CONSIGNE 1 → Selon le texte sur les glaciers, de combien de mètres par an certains glaciers des Alpes avancent-ils ?
CONSIGNE 2 → Reprends le texte sur les glaciers là où il s'arrête.

TEXTE FOURNI →
= = = = =
C’est l’une des conclusions d’une très vaste étude, menée par une équipe internationale de 25 chercheurs s’appuyant sur l’utilisation de pas moins de huit modèles différents. Ce qui rend cette étude particulièrement remarquable, c’est qu’elle s’intéresse à l’évolution des glaciers sur le long terme. En effet, contrairement à la majorité des travaux précédents — qui s’arrêtent généralement à l’horizon 2100, comme c’est le cas des rapports du GIEC — cette recherche va bien au-delà du XXIe siècle.
« Les glaciers réagissent sur des échelles de temps très longues : certains mettent plusieurs siècles, voire un millénaire, à atteindre un nouvel équilibre. Il est donc essentiel de modéliser leur évolution sur des périodes tout aussi étendues, afin de mieux évaluer et comprendre les effets des politiques climatiques actuelles », assure Harry Zekollari, premier auteur, professeur à la VUB et ancien postdoctorant du laboratoire de glaciologie de l’ULB.

Un système en équilibre
Les glaciers sont composés de deux parties. Celle du haut est appelée zone d’accumulation. Chaque hiver, la quantité de neige qui tombe dépasse celle qui fond au printemps et en été, ce qui donne un bilan annuel positif. Au fil des années, la neige s’accumule, se tasse et finit par se transformer en glace. Contrairement à une idée répandue, la glace d’un glacier n’est donc pas de l’eau de fonte qui a gelé.
En bas du glacier, se trouve la zone d’ablation. Même en l’absence de réchauffement climatique, toute la neige qui y tombe fond chaque année au printemps. Ainsi qu’une petite quantité de glace.
La partie supérieure du glacier accumule donc un excès de glace, tandis que la partie inférieure en manque. Sous l’effet de la gravité, la glace s’écoule vers le bas pour rééquilibrer les masses et compenser les pertes. Les glaciers peuvent être très dynamiques : dans les Alpes, certains avancent de 100 à 200 mètres par an.
« Avec le réchauffement climatique, les pertes dans la partie basse du glacier deviennent trop importantes. L’apport en glace depuis le sommet ne suffit plus à les compenser, ce qui entraîne un amincissement progressif du bas du glacier. Par exemple, une zone de 50 mètres d’épaisseur peut passer à 45 puis 40 mètres, jusqu’à disparaître. Le glacier perd en volume et rapetisse : l’équilibre entre zone d’accumulation et zone d’ablation se déplace plus haut sur la montagne », explique Pr Zekollari.
= = = = =
DONNÉES FOURNIES →
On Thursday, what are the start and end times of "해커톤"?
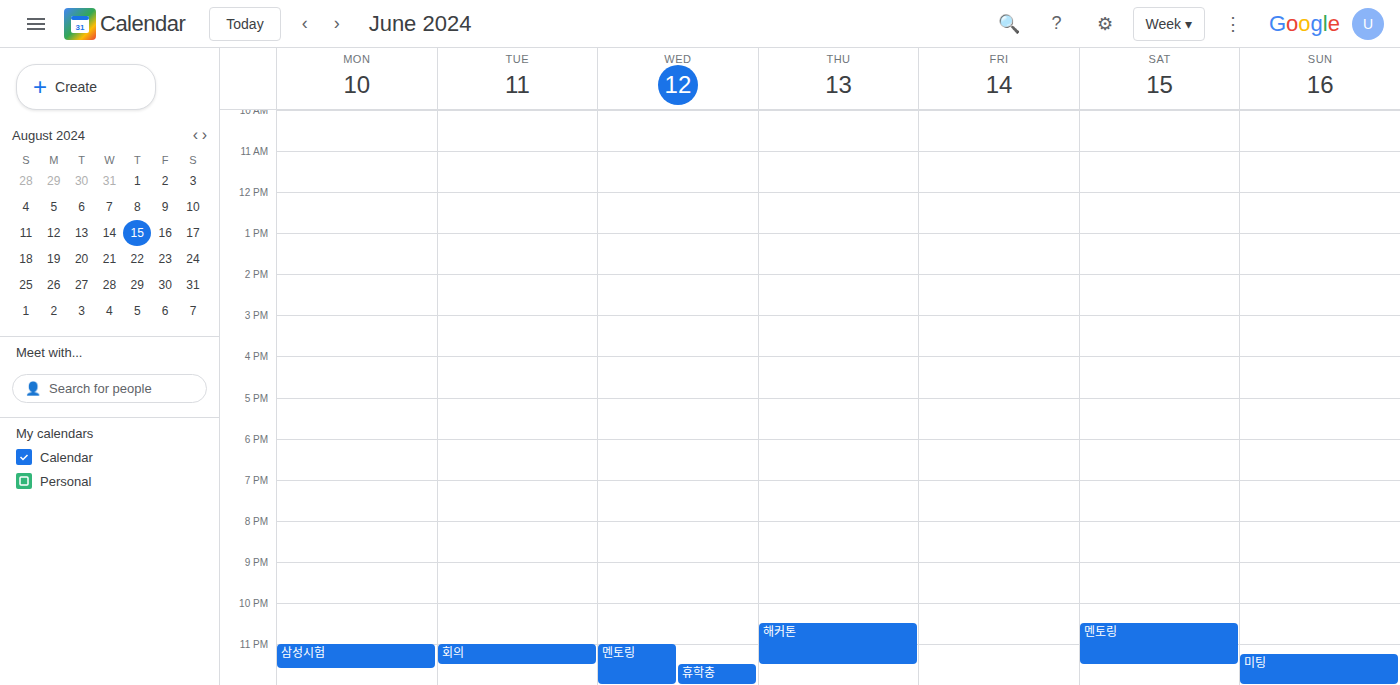
10:30 PM to 11:30 PM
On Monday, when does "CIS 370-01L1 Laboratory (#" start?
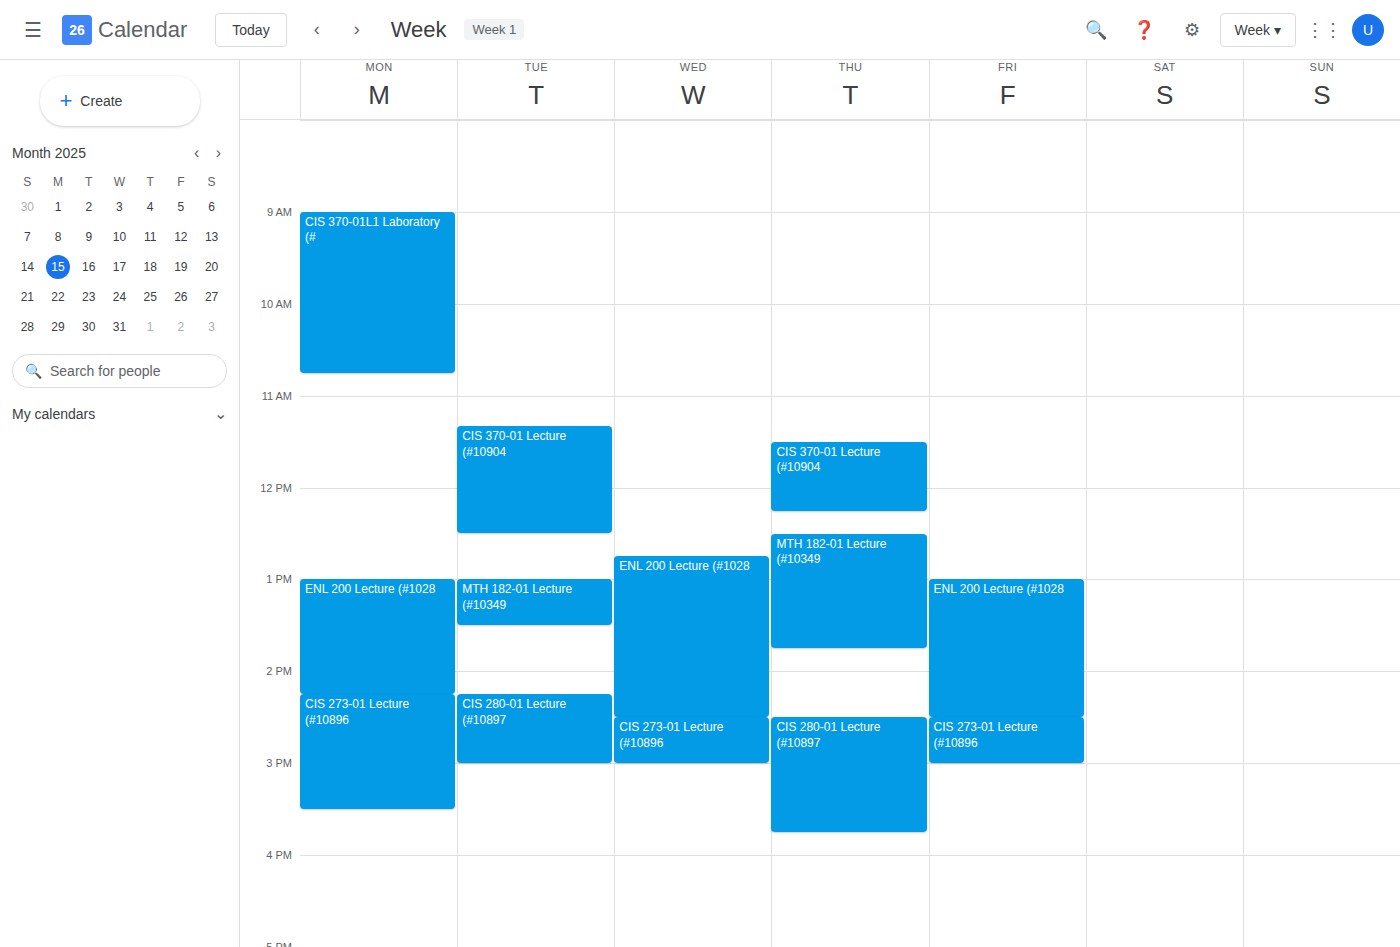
= = = = =
RÉPONSE 1 → De 100 à 200 mètres par an.

RÉPONSE 2 →
Disparités locales
L’étude prévoit une perte globale d’environ 50 % de la masse globale des glaciers si le réchauffement se maintient à +1,5°C, mais cette moyenne masque d’importantes disparités régionales, comme le montre le graphique ci-dessus. La partie bleue de chaque disque indique la proportion de glace qui serait perdue à très long terme si le réchauffement restait à +1,2 °C (qui est le réchauffement actuel par rapport à la période préindustrielle). Plus cette zone est étendue, plus la fonte y sera importante. La ligne bleue en pointillé marque le niveau de fonte prévu d’ici 2100.
« On voit clairement que, dans certaines régions, les pertes seront particulièrement élevées. Le cas le plus extrême concerne la région du sud de l’Arctique canadien (disque « Arctic Canada South », NDLR), où les glaciers vont perdre jusqu’à 80 % de leur masse. Ce qui est vraiment surprenant – et cela illustre l’importance de notre étude – c’est que jusqu’à présent, les rapports du GIEC présentaient cette région comme relativement préservée, avec une perte estimée à seulement 25-30 % d’ici 2100. Mais c’est une région qui réagit de façon très lente, et la perte pourrait atteindre 80 % à long terme », analyse Pr Zekollari.
Plus proche de nous, la Scandinavie, en cas de réchauffement contenu à +1,5°C (ligne verte du disque « Scandinavia »), verra ses glaciers perdre plus de 75 % de leur volume. A +2°C, ils disparaîtront totalement.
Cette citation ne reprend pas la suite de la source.